Die Erklärung für die hohe Diskrepanz: Die SVP hat kurzerhand auch Teil zwei und drei der Energiestrategie 2050 in ihr Referendum eingemeindet. Dort ist von einer Lenkungsabgabe tatsächlich die Rede – oder von einem möglichen Verbot von Ölheizungen ab 2029. Aber beschlossen ist noch nichts. Phase zwei des Riesenprojekts wird vom Bundesrat neu ausgearbeitet, nachdem die erste Vorlage von allen Seiten zerpflückt worden war. Phase drei besteht erst als Idee. 

Die SVP weist die Vorwürfe zurück, sie würde mit unredlichen Mitteln um Stimmen werben. Silvia Bär, stellvertretende Generalsekretärin erklärt auf Anfrage: «Wir sagen im Argumentarium klar, dass es ein 2. Paket et cetera geben wird. Aber wer jetzt Ja sagt zum Energiegesetz, der sagt eben Ja zu einer Strategie und jemand wird es bezahlen müssen.»

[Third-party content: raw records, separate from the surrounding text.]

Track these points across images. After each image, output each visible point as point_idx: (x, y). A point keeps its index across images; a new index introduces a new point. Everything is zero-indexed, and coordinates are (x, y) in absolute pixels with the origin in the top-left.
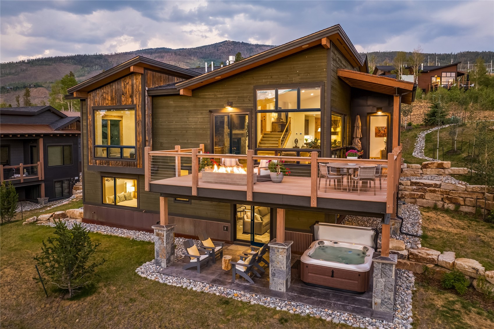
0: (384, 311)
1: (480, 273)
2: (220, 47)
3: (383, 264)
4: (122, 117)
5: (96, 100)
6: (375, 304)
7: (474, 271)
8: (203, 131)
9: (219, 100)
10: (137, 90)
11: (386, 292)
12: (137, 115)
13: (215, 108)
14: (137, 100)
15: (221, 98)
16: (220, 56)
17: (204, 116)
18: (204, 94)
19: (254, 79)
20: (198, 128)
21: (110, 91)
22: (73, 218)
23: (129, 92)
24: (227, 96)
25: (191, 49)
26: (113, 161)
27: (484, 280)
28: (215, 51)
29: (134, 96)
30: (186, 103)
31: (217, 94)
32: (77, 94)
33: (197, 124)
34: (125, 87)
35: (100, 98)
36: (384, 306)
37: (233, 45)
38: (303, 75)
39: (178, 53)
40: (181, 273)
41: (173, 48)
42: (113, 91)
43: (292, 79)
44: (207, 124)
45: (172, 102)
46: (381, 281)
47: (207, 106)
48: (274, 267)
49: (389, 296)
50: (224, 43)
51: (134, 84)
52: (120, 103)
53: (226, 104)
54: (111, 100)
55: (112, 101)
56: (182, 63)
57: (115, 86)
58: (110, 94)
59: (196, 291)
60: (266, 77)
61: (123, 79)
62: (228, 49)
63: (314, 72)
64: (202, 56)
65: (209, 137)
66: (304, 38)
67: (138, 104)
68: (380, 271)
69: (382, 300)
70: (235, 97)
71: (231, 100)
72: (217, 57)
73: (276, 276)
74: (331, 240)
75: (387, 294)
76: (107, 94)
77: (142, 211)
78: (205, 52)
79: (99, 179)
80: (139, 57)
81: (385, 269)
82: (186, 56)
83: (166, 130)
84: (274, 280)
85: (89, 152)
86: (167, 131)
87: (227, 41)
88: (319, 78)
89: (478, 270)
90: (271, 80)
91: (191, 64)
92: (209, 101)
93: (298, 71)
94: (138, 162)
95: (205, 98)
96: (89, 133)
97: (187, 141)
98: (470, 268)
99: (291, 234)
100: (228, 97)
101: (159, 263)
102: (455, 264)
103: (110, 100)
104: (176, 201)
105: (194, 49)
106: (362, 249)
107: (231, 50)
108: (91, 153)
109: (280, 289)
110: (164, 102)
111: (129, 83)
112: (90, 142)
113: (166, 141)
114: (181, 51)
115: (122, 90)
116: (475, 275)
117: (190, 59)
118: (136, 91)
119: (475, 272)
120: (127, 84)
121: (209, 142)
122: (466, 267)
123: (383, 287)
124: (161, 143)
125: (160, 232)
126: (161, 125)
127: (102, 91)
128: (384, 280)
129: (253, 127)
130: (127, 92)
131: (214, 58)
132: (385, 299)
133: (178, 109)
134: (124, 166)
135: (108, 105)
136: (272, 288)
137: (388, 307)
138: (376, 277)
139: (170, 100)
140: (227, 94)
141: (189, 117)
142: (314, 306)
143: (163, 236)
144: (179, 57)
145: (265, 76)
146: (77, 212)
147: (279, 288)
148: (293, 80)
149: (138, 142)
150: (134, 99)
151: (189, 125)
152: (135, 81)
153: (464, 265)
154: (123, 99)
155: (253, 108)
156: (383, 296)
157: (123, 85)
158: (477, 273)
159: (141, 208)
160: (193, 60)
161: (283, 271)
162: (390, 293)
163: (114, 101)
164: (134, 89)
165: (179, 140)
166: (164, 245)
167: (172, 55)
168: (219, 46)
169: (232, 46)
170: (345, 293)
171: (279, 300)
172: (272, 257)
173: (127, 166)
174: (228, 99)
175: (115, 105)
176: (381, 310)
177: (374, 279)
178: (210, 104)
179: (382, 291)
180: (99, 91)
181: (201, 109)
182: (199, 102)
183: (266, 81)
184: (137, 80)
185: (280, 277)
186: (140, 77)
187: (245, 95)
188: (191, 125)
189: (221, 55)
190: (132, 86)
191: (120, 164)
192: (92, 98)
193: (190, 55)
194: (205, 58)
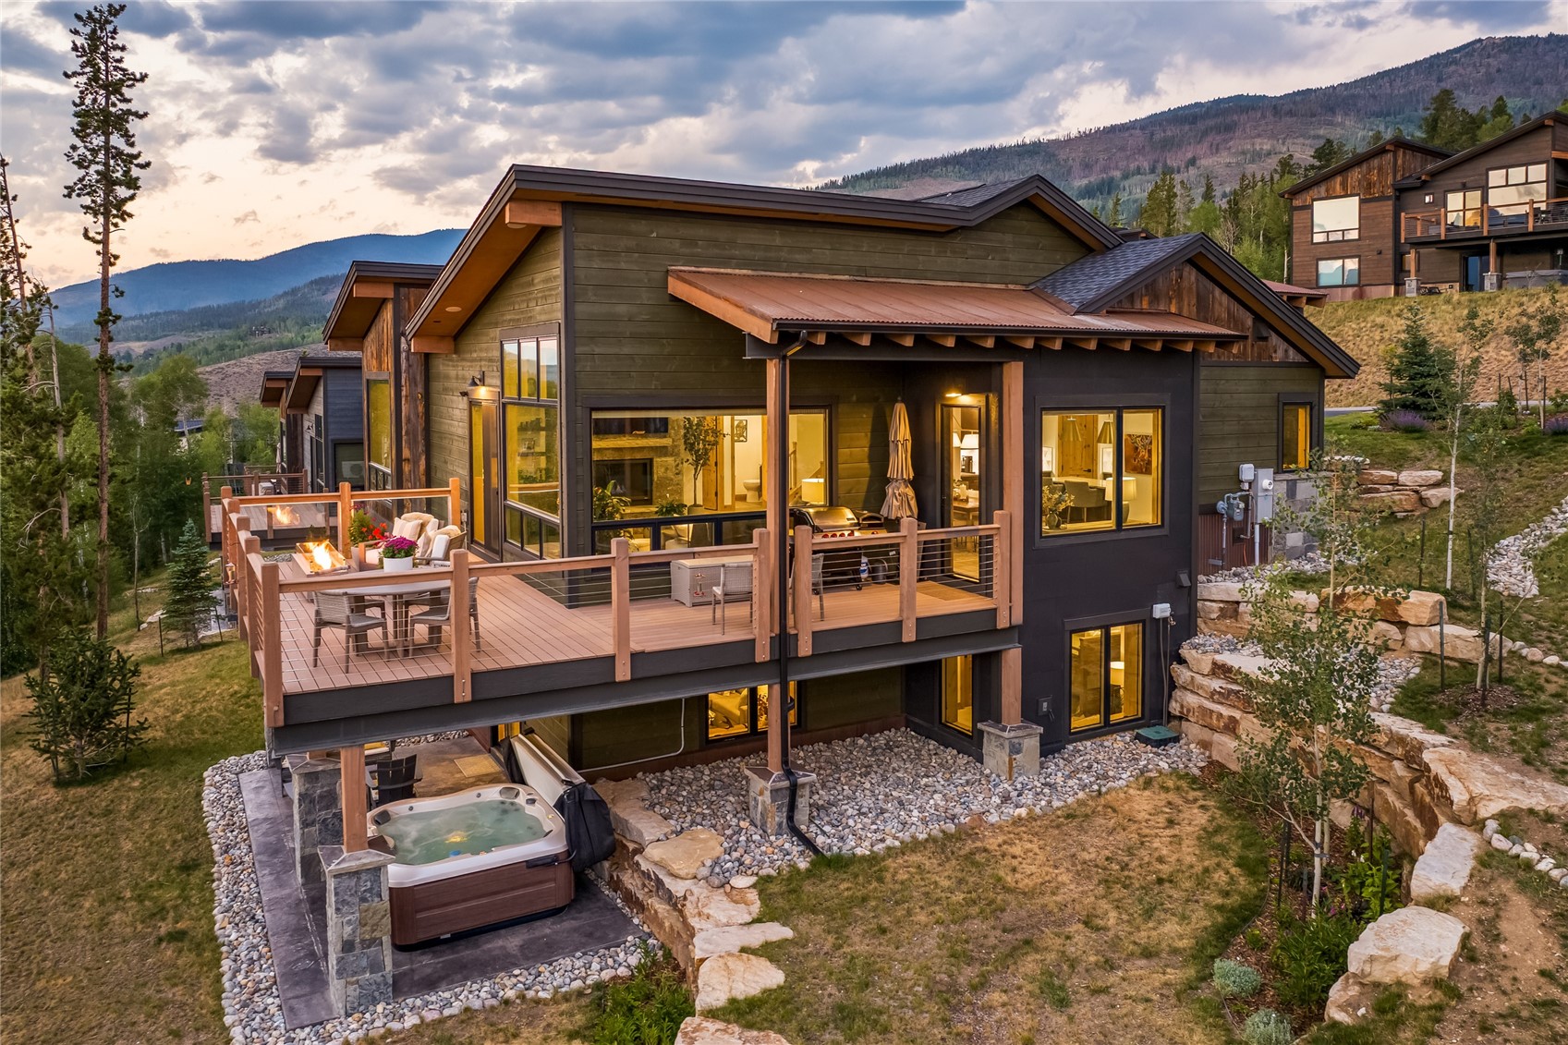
2: (1453, 68)
28: (1429, 82)
37: (1507, 51)
39: (1286, 108)
41: (1270, 94)
50: (1470, 48)
54: (376, 359)
56: (1301, 140)
62: (1483, 70)
64: (1376, 108)
78: (1389, 91)
82: (1313, 115)
87: (1480, 40)
105: (1345, 86)
107: (1499, 71)
114: (1298, 98)
117: (1331, 124)
127: (371, 336)
131: (1426, 108)
144: (1289, 120)
160: (1342, 125)
167: (1264, 117)
168: (1446, 65)
169: (1504, 57)
193: (1332, 110)
194: (1388, 114)
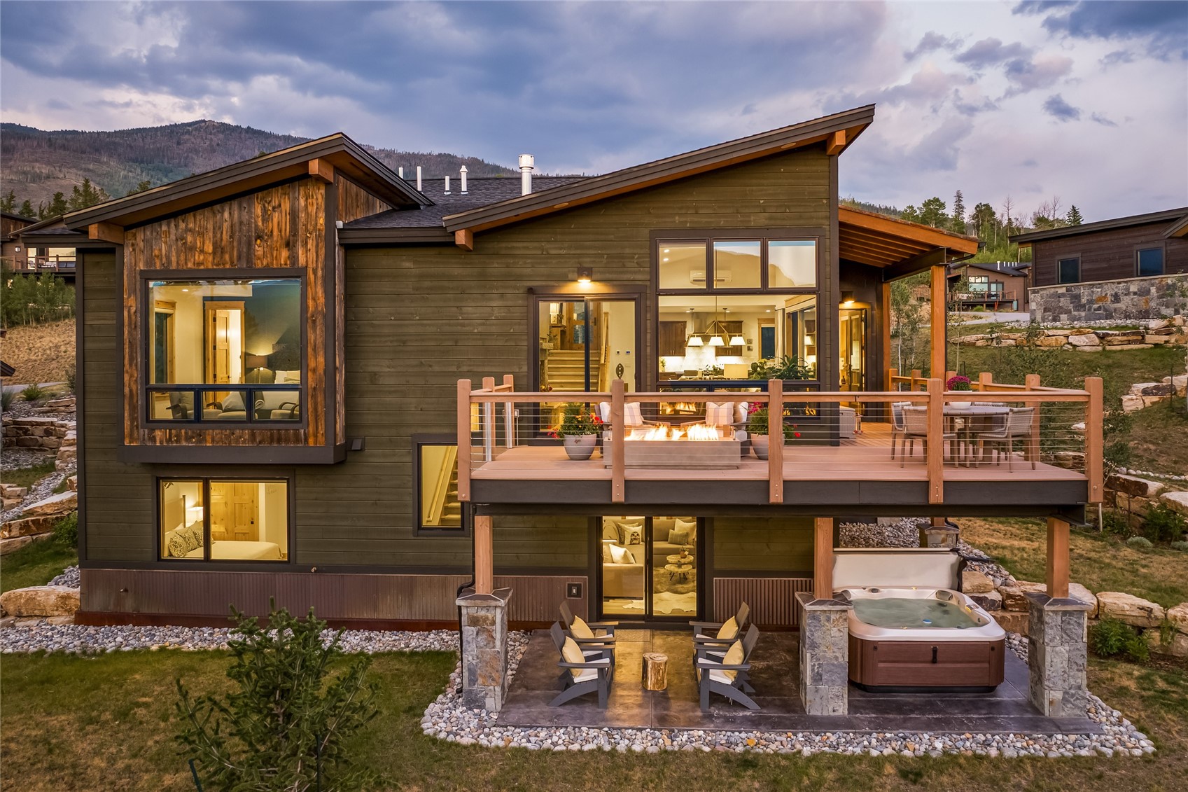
0: (1069, 715)
1: (1155, 616)
2: (187, 137)
3: (1065, 613)
4: (172, 305)
5: (157, 252)
6: (1051, 703)
7: (1142, 613)
8: (507, 341)
9: (554, 261)
10: (310, 228)
11: (1072, 674)
12: (310, 296)
13: (544, 283)
14: (308, 255)
15: (559, 256)
16: (186, 158)
17: (509, 303)
18: (510, 245)
19: (650, 213)
20: (491, 334)
21: (210, 226)
22: (30, 617)
23: (280, 231)
24: (578, 252)
25: (98, 133)
26: (218, 431)
27: (1167, 628)
28: (170, 144)
29: (299, 243)
30: (456, 269)
31: (548, 246)
32: (101, 232)
33: (488, 322)
34: (266, 217)
35: (170, 247)
36: (1070, 705)
37: (222, 132)
38: (773, 210)
40: (559, 716)
41: (41, 128)
42: (221, 228)
43: (747, 219)
44: (520, 324)
45: (407, 264)
46: (1061, 652)
47: (519, 278)
48: (818, 660)
49: (1079, 681)
50: (199, 125)
51: (301, 209)
52: (249, 260)
53: (573, 272)
54: (214, 253)
55: (219, 254)
56: (74, 170)
57: (228, 215)
58: (211, 234)
59: (644, 751)
60: (683, 211)
61: (260, 194)
62: (208, 143)
63: (800, 206)
64: (132, 156)
65: (524, 356)
66: (797, 127)
67: (311, 266)
68: (1058, 630)
69: (1066, 693)
70: (601, 256)
71: (587, 262)
72: (177, 161)
73: (824, 681)
74: (864, 585)
75: (1073, 677)
76: (201, 234)
77: (306, 569)
78: (141, 144)
79: (149, 488)
80: (340, 135)
81: (1069, 623)
82: (84, 152)
83: (391, 338)
84: (820, 692)
85: (127, 407)
86: (391, 342)
87: (204, 121)
88: (812, 218)
89: (1152, 609)
90: (696, 219)
91: (99, 176)
92: (525, 263)
93: (762, 202)
94: (311, 429)
95: (514, 256)
96: (127, 350)
97: (458, 367)
98: (1133, 608)
99: (750, 584)
100: (580, 256)
101: (477, 701)
102: (1101, 605)
103: (210, 251)
104: (421, 532)
105: (108, 134)
106: (933, 597)
107: (218, 145)
108: (133, 408)
109: (834, 711)
110: (384, 262)
111: (280, 205)
112: (131, 376)
113: (388, 370)
115: (257, 226)
116: (1146, 621)
117: (98, 161)
118: (307, 230)
119: (1146, 615)
120: (274, 208)
121: (525, 368)
122: (1127, 607)
123: (1065, 664)
124: (375, 374)
125: (482, 613)
126: (373, 326)
127: (182, 225)
128: (1068, 648)
129: (649, 331)
130: (276, 232)
131: (168, 163)
132: (1070, 689)
133: (427, 284)
134: (260, 442)
135: (202, 267)
136: (814, 710)
137: (1077, 707)
138: (1051, 644)
139: (404, 257)
140: (576, 248)
141: (464, 304)
142: (936, 732)
143: (494, 623)
144: (62, 153)
145: (681, 208)
146: (48, 594)
147: (830, 709)
148: (750, 221)
149: (310, 374)
150: (300, 251)
151: (463, 325)
152: (302, 202)
153: (1121, 605)
154: (259, 251)
155: (648, 283)
156: (1067, 683)
157: (259, 211)
158: (1150, 617)
159: (300, 561)
160: (107, 163)
161: (841, 664)
162: (1080, 674)
163: (227, 257)
164: (301, 224)
165: (430, 366)
166: (494, 647)
167: (39, 146)
168: (182, 134)
169: (221, 136)
170: (959, 695)
171: (854, 733)
172: (812, 635)
173: (271, 443)
174: (581, 260)
175: (228, 266)
176: (1064, 714)
177: (1048, 649)
178: (528, 271)
179: (1064, 672)
180: (169, 226)
181: (500, 283)
182: (496, 267)
183: (682, 220)
184: (310, 200)
185: (833, 681)
186: (323, 191)
187: (627, 251)
188: (469, 325)
189: (188, 156)
190: (294, 215)
191: (247, 437)
192: (142, 244)
193: (97, 150)
194: (142, 162)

Die Lauterkeitskommission soll nun feststellen, ob die SVP mit ihrer Werbung fürs Referendum die selbst auferlegten Grundsätze der Werbebranche verletzt. Sanktionen verhängen kann sie keine, höchstens Empfehlungen abgeben oder eine Rüge aussprechen. Den Rechtsweg schliesst Peter Stutz von der NWA derzeit aus.